(Exercise inputs):
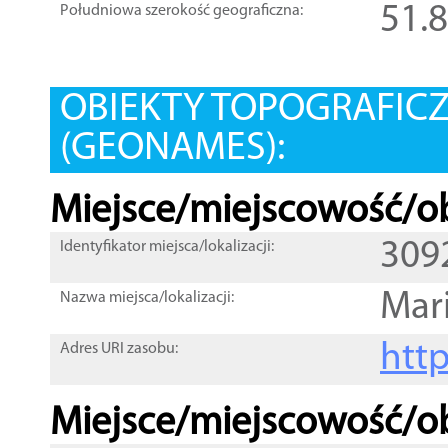
51.
Południowa szerokość geograficzna:
OBIEKTY TOPOGRAFIC
(GEONAMES):
Miejsce/miejscowość/ob
309
Identyfikator miejsca/lokalizacji:
Mar
Nazwa miejsca/lokalizacji:
htt
Adres URI zasobu:
Miejsce/miejscowość/ob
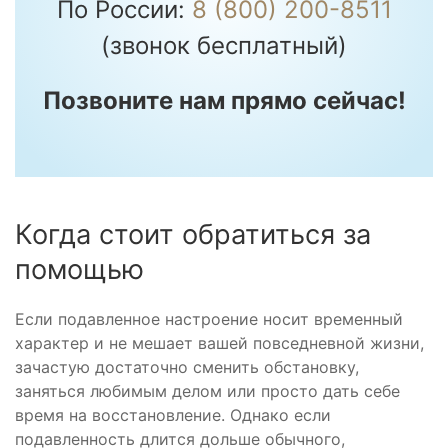
По России:
8 (800) 200-8511
(звонок бесплатный)
Позвоните нам прямо сейчас!
Когда стоит обратиться за
помощью
Если подавленное настроение носит временный
характер и не мешает вашей повседневной жизни,
зачастую достаточно сменить обстановку,
заняться любимым делом или просто дать себе
время на восстановление. Однако если
подавленность длится дольше обычного,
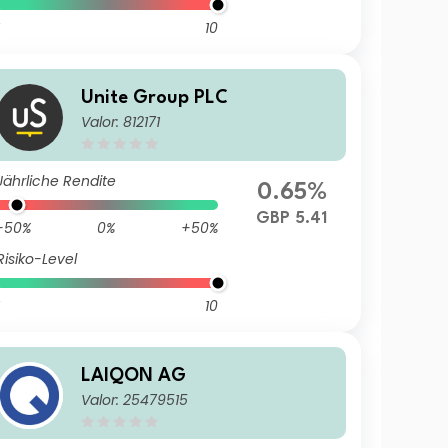
10
Unite Group PLC
Valor: 812171
Jährliche Rendite
0.65%
GBP 5.41
-50%
0%
+50%
Risiko-Level
10
LAIQON AG
Valor: 25479515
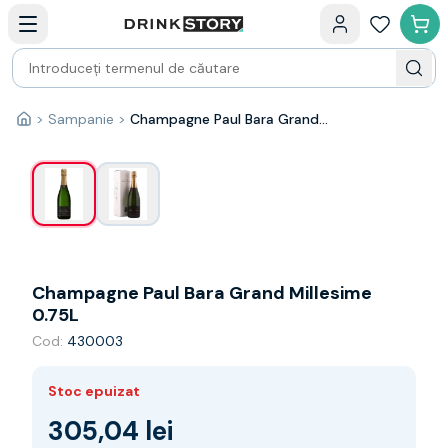
Categorii principale
Acasa
Bauturi fine — selectie
Produse Noi
Cosuri cadou
Pachete & Cadouri
>
Sampanie
>
Champagne Paul Bara Grand Millesime 0.75L
1
/
2
Acasă
Vin
Tamaioasa
Shiraz
Riesling
Franta
Spania
Africa de Sud
Champagne Paul Bara Grand Millesime
Australia
0.75L
Germania
Cod:
430003
Noua Zeelanda
Chile
Stoc epuizat
Spumante
Prosecco
305,04 lei
Sampanie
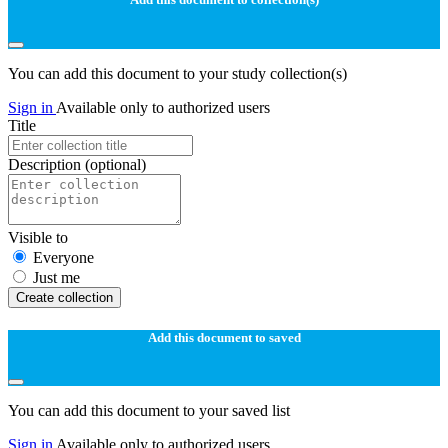
You can add this document to your study collection(s)
Sign in
Available only to authorized users
Title
Description
(optional)
Visible to
Everyone
Just me
Create collection
Add this document to saved
You can add this document to your saved list
Sign in
Available only to authorized users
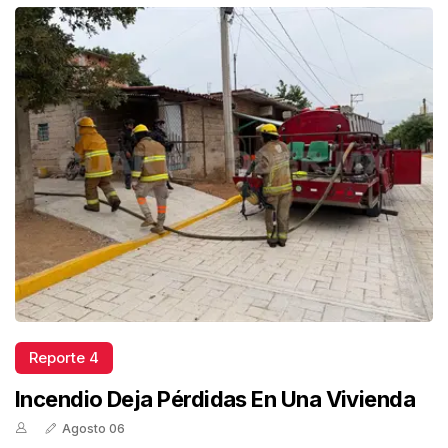
Reporte 4
Incendio Deja Pérdidas En Una Vivienda
Agosto 06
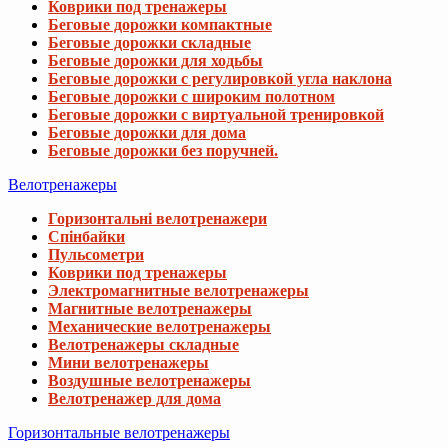
Коврики под тренажеры
Беговые дорожки компактные
Беговые дорожки складные
Беговые дорожки для ходьбы
Беговые дорожки с регулировкой угла наклона
Беговые дорожки с широким полотном
Беговые дорожки с виртуальной тренировкой
Беговые дорожки для дома
Беговые дорожки без поручней.
Велотренажеры
Горизонтальні велотренажери
Спінбайки
Пульсометри
Коврики под тренажеры
Электромагнитные велотренажеры
Магнитные велотренажеры
Механические велотренажеры
Велотренажеры складные
Мини велотренажеры
Воздушные велотренажеры
Велотренажер для дома
Горизонтальные велотренажеры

(About this task): Copy each line in the entries above where the word "Paul" shows up.

(Response area):
Champagne Paul Bara Grand Millesime 0.75L
Champagne Paul Bara Grand Millesime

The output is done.